Dr. Janice Fitzgerald says that so far this year, the province has recorded 230 confirmed cases of the vaccine-preventable respiratory tract infection, also known as pertussis.

Late last month, Quebec reported more than 11,000 cases during the same time period, while Ontario counted 470 cases, well above the five-year average of 98. In Quebec, the majority of patients are between the ages of 10 and 14.

Meanwhile, New Brunswick has declared a whooping cough outbreak across the province. A total of 141 cases were reported by last month, exceeding the five-year average of 34.

The disease can lead to severe complications among vulnerable populations including infants, who are at the highest risk of suffering from complications like pneumonia and seizures. Symptoms may start with a runny nose, mild fever and cough, then progress to severe coughing accompanied by a distinctive “whooping” sound during inhalation.

“The public, especially pregnant people and those in close contact with infants, are encouraged to be aware of symptoms related to pertussis and to ensure vaccinations are up to date,” Newfoundland and Labrador’s Health Department said in a statement.

Whooping cough can be treated with antibiotics, but vaccination is the most effective way to control the spread of the disease. As a result, the province has expanded immunization efforts this school year. While booster doses are already offered in Grade 9, the vaccine is now being offered to Grade 8 students as well.

Public health officials say whooping cough is a cyclical disease that increases every two to five or six years.

Meanwhile, New Brunswick’s acting chief medical officer of health expects the current case count to get worse before tapering off.

A rise in whooping cough cases has also been reported in the United States and elsewhere. The Pan American Health Organization issued an alert in July encouraging countries to ramp up their surveillance and vaccination coverage.

Requirement.
Answer these questions from the whooping cough report:
1. How many confirmed cases has the province recorded so far this year, according to Dr. Janice Fitzgerald?
2. What five-year average did New Brunswick's 141 cases exceed?
3. Which grade is now being offered the vaccine in addition to Grade 9?

Data under study.
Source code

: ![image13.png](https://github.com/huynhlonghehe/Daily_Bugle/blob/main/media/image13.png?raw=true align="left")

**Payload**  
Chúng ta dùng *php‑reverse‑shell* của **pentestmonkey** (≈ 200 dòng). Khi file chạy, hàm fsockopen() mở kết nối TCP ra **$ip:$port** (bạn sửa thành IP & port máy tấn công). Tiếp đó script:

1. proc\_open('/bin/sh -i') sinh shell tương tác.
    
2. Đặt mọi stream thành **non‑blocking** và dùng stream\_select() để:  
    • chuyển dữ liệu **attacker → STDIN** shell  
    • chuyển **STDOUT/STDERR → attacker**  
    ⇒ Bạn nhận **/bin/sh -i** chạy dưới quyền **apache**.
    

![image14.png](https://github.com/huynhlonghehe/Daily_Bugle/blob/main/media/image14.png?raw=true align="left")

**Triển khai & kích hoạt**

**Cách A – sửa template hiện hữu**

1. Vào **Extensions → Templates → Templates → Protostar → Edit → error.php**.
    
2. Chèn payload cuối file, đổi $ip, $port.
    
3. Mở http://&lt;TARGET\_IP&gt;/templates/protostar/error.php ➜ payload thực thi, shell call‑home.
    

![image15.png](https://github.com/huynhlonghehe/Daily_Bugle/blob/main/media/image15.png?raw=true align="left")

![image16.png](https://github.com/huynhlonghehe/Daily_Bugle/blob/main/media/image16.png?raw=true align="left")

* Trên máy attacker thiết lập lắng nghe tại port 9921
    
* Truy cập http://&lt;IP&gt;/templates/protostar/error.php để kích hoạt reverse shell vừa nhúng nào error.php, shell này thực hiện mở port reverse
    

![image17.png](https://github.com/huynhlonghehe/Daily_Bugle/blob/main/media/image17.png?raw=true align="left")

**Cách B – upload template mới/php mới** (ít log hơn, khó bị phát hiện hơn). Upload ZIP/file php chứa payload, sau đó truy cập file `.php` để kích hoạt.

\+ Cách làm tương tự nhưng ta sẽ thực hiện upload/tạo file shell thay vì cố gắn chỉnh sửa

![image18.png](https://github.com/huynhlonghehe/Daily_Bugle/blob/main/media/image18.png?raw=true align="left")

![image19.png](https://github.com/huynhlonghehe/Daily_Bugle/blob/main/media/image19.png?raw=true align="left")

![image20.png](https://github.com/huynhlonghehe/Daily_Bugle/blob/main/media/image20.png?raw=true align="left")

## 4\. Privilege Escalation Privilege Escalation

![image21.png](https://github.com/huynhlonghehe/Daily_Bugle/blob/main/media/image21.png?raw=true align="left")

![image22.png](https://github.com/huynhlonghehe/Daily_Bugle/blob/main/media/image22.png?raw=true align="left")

Response area.
1. 230 confirmed cases
2. 34
3. Grade 8